What is being asked: Output, exactly as written, the lines below from the one that has "declarada bono" through the one that has "ruken av læringsplattformen"; nothing else, and no pictures.

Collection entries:
# # # # #

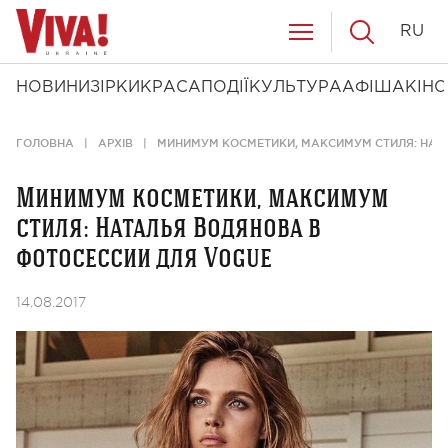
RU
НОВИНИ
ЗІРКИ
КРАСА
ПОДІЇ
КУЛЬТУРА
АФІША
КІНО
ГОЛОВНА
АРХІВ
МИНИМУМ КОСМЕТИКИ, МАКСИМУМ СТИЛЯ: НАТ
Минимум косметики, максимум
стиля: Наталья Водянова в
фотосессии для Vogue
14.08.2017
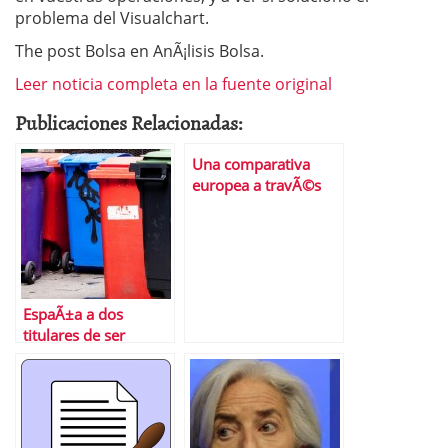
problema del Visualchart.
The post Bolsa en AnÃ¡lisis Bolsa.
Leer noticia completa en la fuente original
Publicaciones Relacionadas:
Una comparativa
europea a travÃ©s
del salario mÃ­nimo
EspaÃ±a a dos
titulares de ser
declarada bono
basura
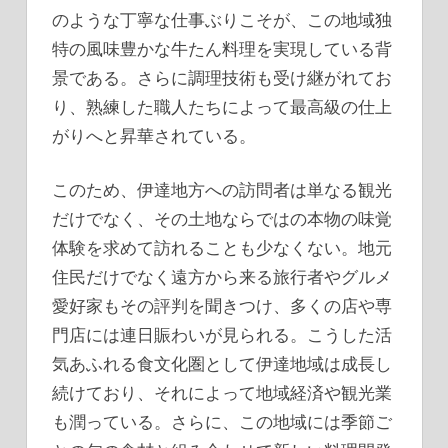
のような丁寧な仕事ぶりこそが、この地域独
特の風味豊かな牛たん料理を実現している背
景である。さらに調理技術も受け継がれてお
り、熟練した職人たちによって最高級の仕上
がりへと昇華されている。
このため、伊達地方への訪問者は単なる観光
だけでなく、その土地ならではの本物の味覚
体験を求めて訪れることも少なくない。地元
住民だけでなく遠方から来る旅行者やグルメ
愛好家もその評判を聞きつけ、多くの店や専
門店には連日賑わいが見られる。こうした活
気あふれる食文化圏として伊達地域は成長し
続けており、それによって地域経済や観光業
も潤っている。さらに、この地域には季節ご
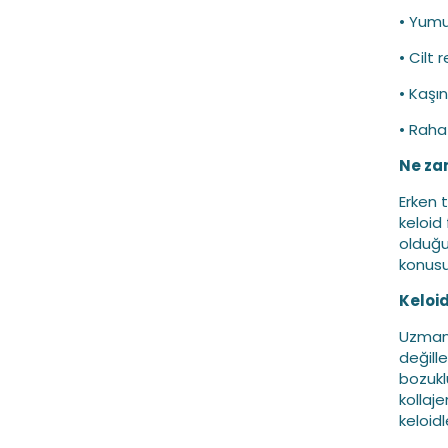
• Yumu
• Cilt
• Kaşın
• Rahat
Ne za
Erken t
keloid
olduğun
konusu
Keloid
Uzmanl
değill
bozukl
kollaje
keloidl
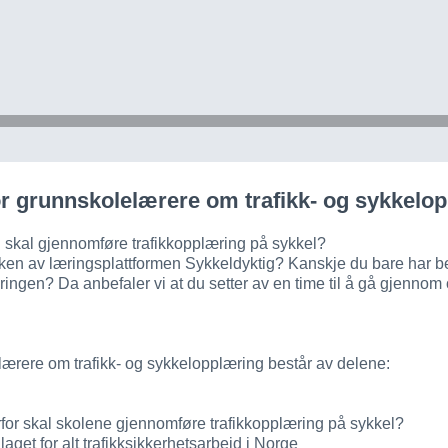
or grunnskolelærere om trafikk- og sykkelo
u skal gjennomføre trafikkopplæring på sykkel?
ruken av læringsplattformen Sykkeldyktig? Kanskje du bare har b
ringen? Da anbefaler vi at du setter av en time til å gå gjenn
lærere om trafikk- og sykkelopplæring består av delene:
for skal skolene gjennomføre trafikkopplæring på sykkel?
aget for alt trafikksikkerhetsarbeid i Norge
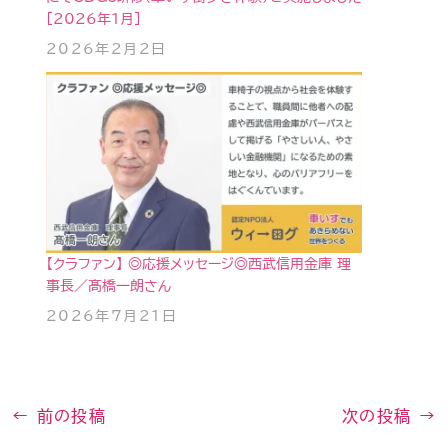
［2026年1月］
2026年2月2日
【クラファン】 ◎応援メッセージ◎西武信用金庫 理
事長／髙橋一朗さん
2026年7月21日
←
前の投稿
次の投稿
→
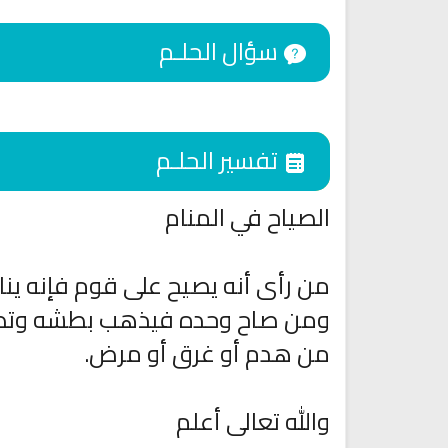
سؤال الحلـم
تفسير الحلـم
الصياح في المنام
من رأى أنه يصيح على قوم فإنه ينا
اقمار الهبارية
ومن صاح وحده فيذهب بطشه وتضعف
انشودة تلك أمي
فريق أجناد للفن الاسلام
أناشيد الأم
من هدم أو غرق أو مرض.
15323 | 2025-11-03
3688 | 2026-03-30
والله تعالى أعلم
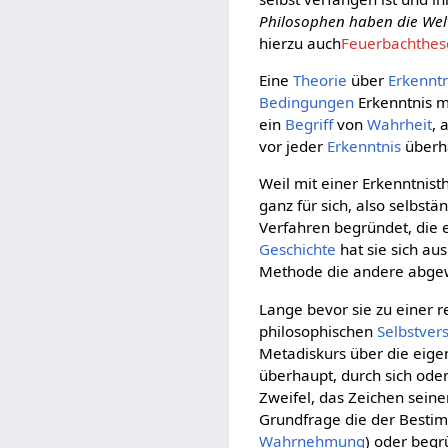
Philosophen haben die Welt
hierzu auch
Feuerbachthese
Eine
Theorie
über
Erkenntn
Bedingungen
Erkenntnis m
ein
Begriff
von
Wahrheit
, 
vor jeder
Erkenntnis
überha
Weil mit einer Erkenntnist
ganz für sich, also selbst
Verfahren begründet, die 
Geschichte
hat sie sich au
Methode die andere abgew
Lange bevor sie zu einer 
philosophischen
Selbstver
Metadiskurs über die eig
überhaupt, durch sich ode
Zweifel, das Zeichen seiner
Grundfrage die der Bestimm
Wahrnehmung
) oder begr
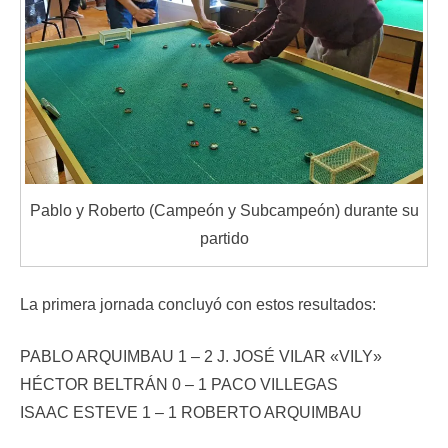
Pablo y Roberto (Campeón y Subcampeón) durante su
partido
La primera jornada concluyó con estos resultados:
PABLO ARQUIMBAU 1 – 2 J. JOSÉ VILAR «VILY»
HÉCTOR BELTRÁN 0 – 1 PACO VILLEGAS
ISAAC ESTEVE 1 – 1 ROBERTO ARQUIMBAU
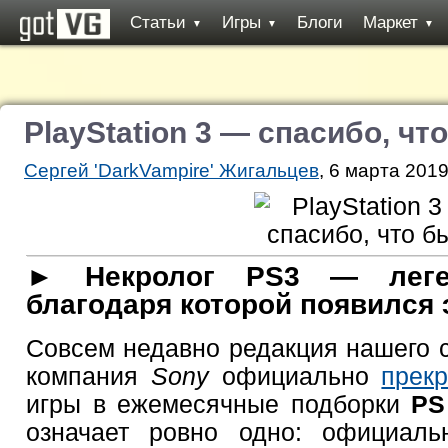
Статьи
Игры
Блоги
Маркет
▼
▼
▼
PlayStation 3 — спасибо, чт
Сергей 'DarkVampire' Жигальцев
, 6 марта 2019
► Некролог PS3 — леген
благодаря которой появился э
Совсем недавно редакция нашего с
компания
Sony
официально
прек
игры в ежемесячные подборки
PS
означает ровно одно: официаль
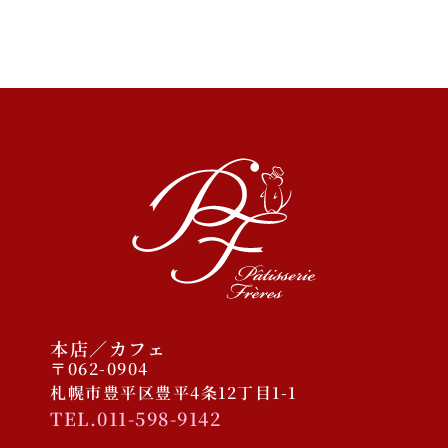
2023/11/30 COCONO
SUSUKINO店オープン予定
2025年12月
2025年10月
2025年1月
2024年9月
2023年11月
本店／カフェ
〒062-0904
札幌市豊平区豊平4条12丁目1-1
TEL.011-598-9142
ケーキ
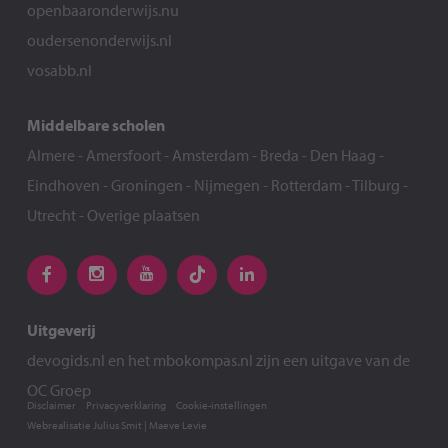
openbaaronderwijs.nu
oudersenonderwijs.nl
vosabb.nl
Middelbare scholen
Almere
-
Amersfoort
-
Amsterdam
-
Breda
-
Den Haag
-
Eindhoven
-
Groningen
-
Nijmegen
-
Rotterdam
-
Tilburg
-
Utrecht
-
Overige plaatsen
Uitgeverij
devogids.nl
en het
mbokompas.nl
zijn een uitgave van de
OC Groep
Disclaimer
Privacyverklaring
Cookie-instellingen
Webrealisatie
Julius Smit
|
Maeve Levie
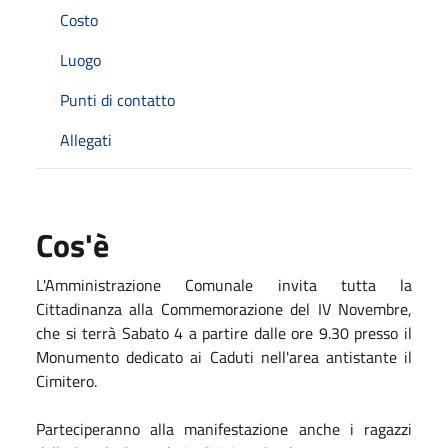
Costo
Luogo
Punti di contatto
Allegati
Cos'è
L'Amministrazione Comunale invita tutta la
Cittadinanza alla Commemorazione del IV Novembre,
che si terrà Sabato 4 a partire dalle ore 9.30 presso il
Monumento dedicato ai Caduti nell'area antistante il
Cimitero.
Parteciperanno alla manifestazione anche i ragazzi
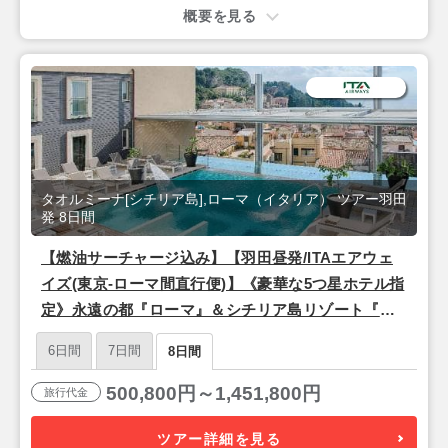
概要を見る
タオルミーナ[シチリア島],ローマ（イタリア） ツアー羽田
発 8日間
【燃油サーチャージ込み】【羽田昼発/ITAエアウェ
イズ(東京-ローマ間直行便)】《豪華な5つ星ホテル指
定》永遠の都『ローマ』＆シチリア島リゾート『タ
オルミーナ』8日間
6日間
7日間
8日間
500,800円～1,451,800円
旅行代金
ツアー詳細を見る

# # # # #

Expected answer:
declarada bono
basura
のような丁寧な仕事ぶりこそが、この地域独
特の風味豊かな牛たん料理を実現している背
景である。さらに調理技術も受け継がれてお
り、熟練した職人たちによって最高級の仕上
がりへと昇華されている。
このため、伊達地方への訪問者は単なる観光
だけでなく、その土地ならではの本物の味覚
体験を求めて訪れることも少なくない。地元
住民だけでなく遠方から来る旅行者やグルメ
愛好家もその評判を聞きつけ、多くの店や専
門店には連日賑わいが見られる。こうした活
気あふれる食文化圏として伊達地域は成長し
続けており、それによって地域経済や観光業
も潤っている。さらに、この地域には季節ご
• Yumu
• Cilt
• Kaşın
• Rahat
Ne za
Erken t
keloid
olduğun
konusu
Keloid
Uzmanl
değill
bozukl
kollaje
keloidl
or grunnskolelærere om trafikk- og sykkelo
u skal gjennomføre trafikkopplæring på sykkel?
ruken av læringsplattformen Sykkeldyktig? Kanskje du bare har b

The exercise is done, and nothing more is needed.